Thomas Lymes, responsable du plaidoyer au sein du réseau Eurocities, explique que les zones à faibles émissions doivent être introduites progressivement avec d’autres mesures, telles que la gratuité des transports en commun, pour être efficaces.

Une menace pas si silencieuse

Une autre menace pour la santé souvent négligée est la pollution sonore, qui, selon les auditeurs, reste mal comprise en raison de lacunes dans la cartographie stratégique du bruit et de retards dans les rapports dans la plupart des États membres de l’UE.

Selon l’OMS, la pollution sonore — principalement due au trafic routier et aérien — est étroitement corrélée à des fonctions cognitives réduites et à un risque accru de maladies cardiovasculaires et de diabète de type 2.

Pour le groupe de pression Eurocities, si l’UE veut agir sérieusement sur la question du bruit, elle devrait réviser la législation existante pour introduire des objectifs de réduction obligatoires.

Contrairement à la qualité de l’air, il n’existe pas d’objectifs de réduction du bruit à l’échelle de l’UE — seulement des plans d’action définis par les États membres — ce qui signifie que la motivation pour signaler la pollution sonore et prendre des mesures supplémentaires est faible, explique Klaus-Heiner Lehne.

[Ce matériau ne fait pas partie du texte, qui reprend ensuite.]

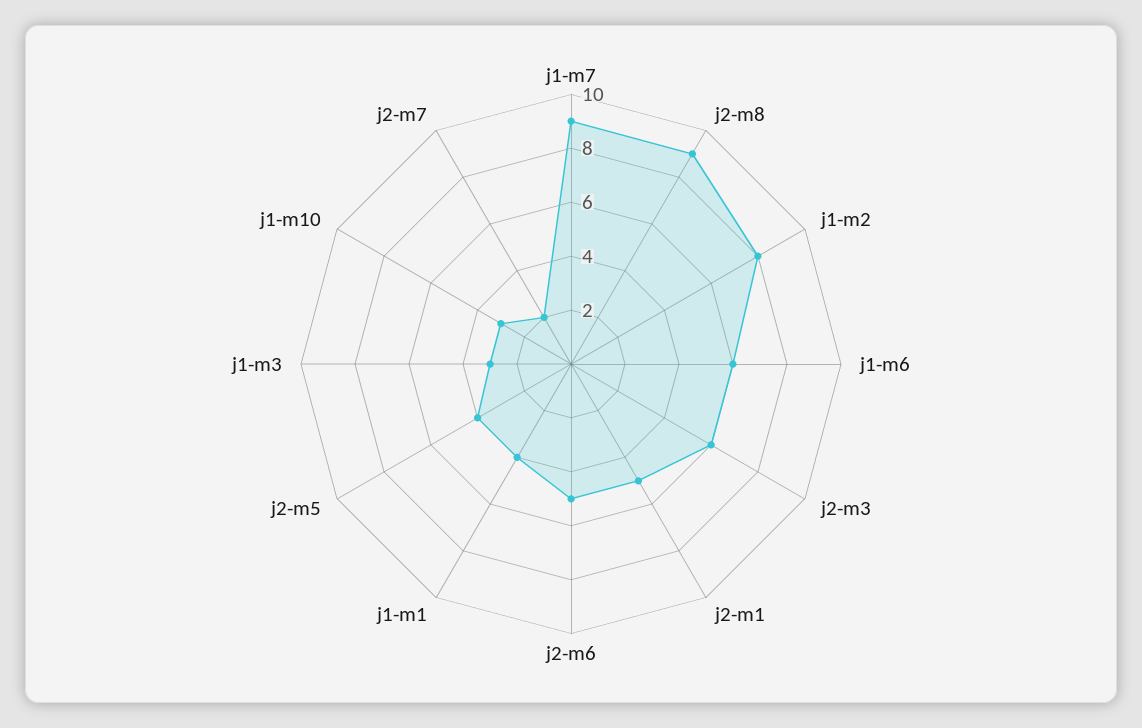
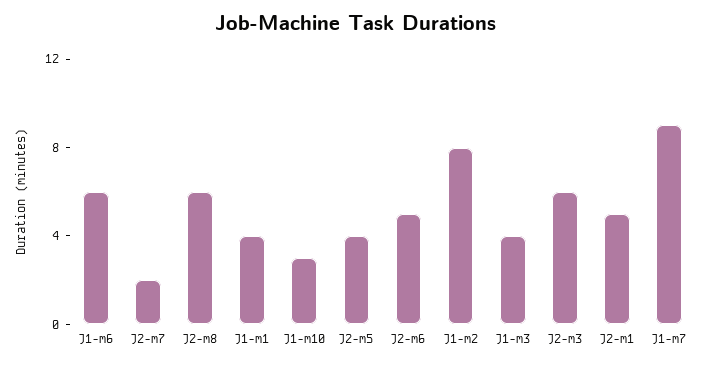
j2-m8: 9 -> 6
j1-m3: 3 -> 4

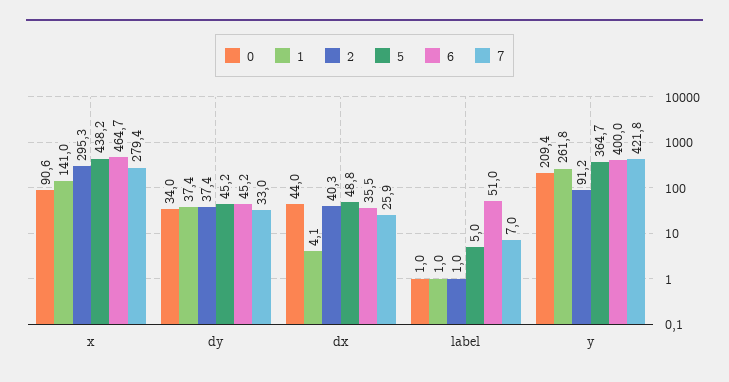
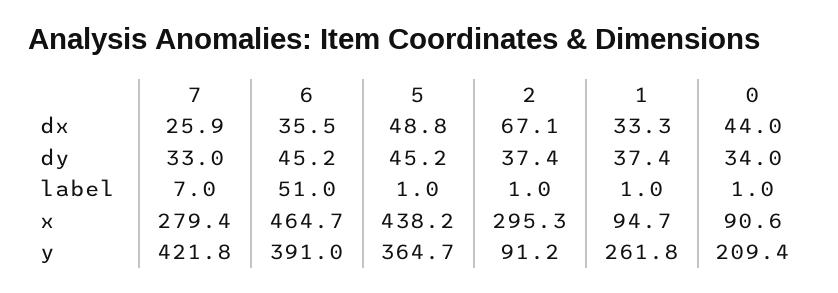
1, x: 141 -> 94.7
1, dx: 4.1 -> 33.3
2, dx: 40.3 -> 67.1
5, label: 5 -> 1
6, y: 400 -> 391

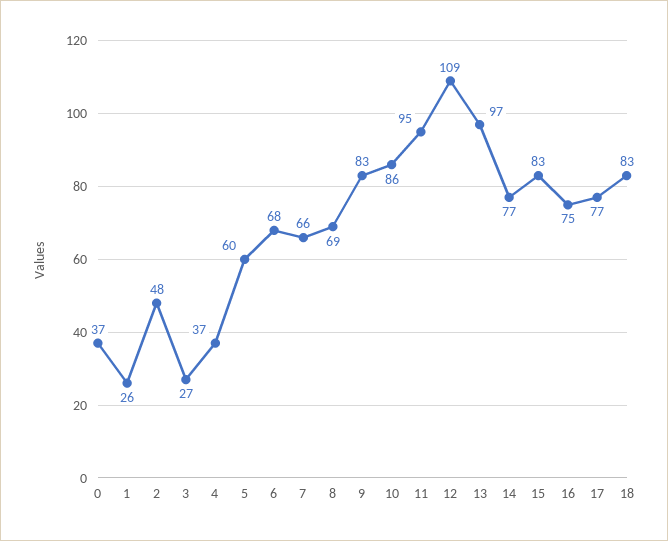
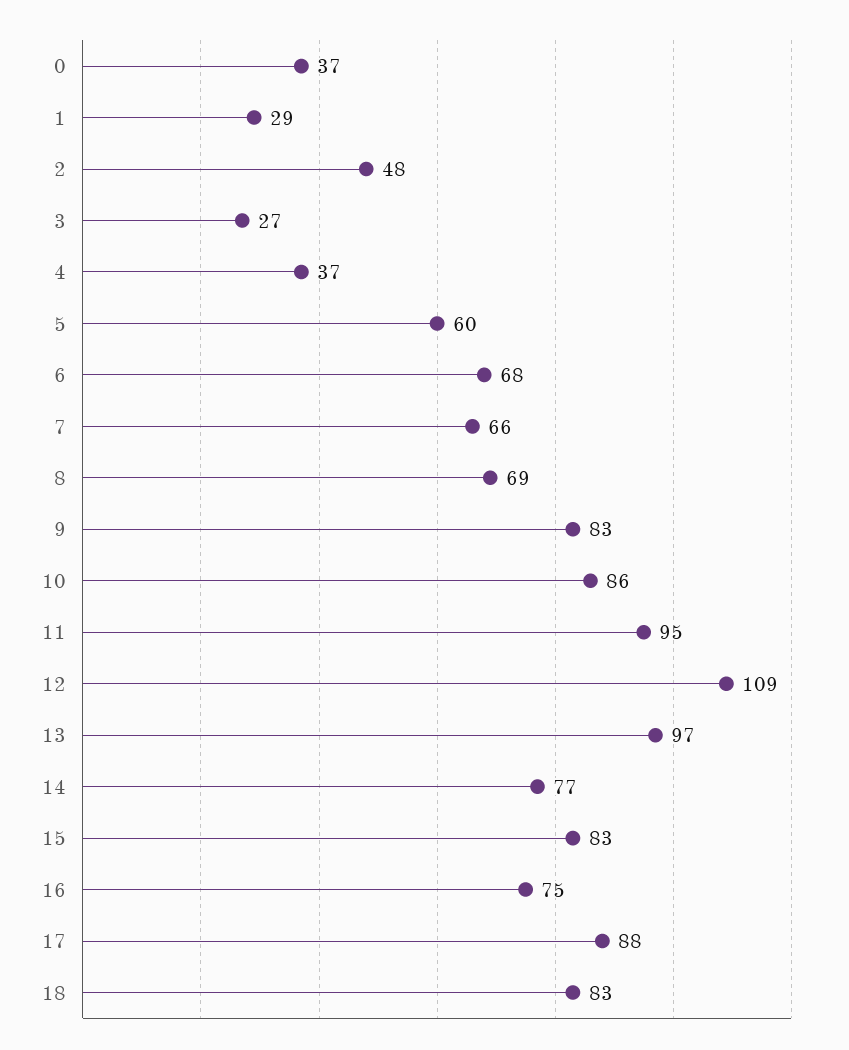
1: 26 -> 29
17: 77 -> 88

« En Grèce, par exemple, les dernières données sur la pollution sonore datent de 2014 et les autorités grecques n’ont pas suivi les exigences de la législation européenne », a souligné Katarzyna Radecka-Moroz. Sur une note plus positive, elle a toutefois indiqué qu’Athènes a maintenant lancé un projet financé par l’UE pour surveiller les niveaux de bruit dans la ville.

À Cracovie, les autorités polonaises ont déclaré qu’il n’était pas possible de s’aligner totalement sur un plan d’action contre le bruit, invoquant des problèmes budgétaires.

L’année dernière, l’OMS Europe a lancé une étude pour mieux comprendre les impacts sanitaires du bruit environnemental, mais doit encore mettre à jour ses lignes directrices de 2018 sur la pollution sonore, qui, selon la CCE, devraient être suivies aussi rigoureusement que possible.